Have I managed to be wishy-washy enough here? My point, I think, is that the code smells, the patterns/antipatterns, the best practices, etc -- they're there to serve you. Experiment to get used to them, and then take what makes sense for your current situation, and leave the rest.

Answer 17

For further reading, I highly recommend the long, insightful, entertaining, and sometimes bitter discussion of this topic over on the Portland Pattern Repository.

Answer 18

1000 thousand lines of code is nothing. We have functions that are 6 to 12 thousand lines long. Of course those functions are so big, that literally things get lost in there, and no tool can help us even look at high level abstractions of them. the code is now unfortunately incomprehensible. My opinion of functions that are that big, is that they were not written by brilliant programmers but by incompetent hacks who shouldn't be left anywhere near a computer - but should be fired and left flipping burgers at McDonald's. Such code wreaks havok by leaving behind features that cannot be added to or improved upon. (too bad for the customer). The code is so brittle that it cannot be modified by anyone - even the original authors.

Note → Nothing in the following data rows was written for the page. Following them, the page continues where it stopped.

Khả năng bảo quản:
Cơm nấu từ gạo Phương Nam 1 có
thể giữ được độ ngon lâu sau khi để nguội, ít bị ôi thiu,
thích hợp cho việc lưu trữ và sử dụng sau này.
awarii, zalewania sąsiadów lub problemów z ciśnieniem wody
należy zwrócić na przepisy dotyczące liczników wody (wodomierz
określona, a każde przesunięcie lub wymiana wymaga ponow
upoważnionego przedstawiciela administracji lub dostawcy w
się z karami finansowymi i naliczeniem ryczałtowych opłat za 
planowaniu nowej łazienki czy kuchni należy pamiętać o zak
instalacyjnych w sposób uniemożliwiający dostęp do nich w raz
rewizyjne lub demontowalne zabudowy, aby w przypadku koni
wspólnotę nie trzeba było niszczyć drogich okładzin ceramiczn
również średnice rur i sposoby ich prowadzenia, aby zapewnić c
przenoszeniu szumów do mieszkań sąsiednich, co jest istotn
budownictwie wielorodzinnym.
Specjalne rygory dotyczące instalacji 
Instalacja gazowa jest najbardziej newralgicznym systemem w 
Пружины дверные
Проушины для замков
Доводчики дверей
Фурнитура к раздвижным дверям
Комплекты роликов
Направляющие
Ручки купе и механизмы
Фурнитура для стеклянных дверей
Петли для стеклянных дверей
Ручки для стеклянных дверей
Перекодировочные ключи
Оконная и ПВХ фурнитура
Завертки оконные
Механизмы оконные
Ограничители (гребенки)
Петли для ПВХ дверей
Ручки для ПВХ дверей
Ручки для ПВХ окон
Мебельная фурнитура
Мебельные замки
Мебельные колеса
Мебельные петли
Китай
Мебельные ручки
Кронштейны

And yes, those methods should be refactored, or thrown away.

Answer 19

There has been very good general advise, here a practical recommendation for your sample:

common patterns can be isolated in plain feeder methods:

void AddSimpleTransform(OutMsg & msg, InMsg const & inMsg, 
                        int rotateBy, int foldBy, int gonkBy = 0)
{
   // create & add up to three messages
}

You might even improve that by making this a member of OutMsg, and using a fluent interface, such that you can write

OutMsg msg;
msg.AddSimpleTransform(inMsg, 12, 17)
   .Staple("print")
   .AddArtificialRust(0.02);

which can be an additional improvement under circumstances.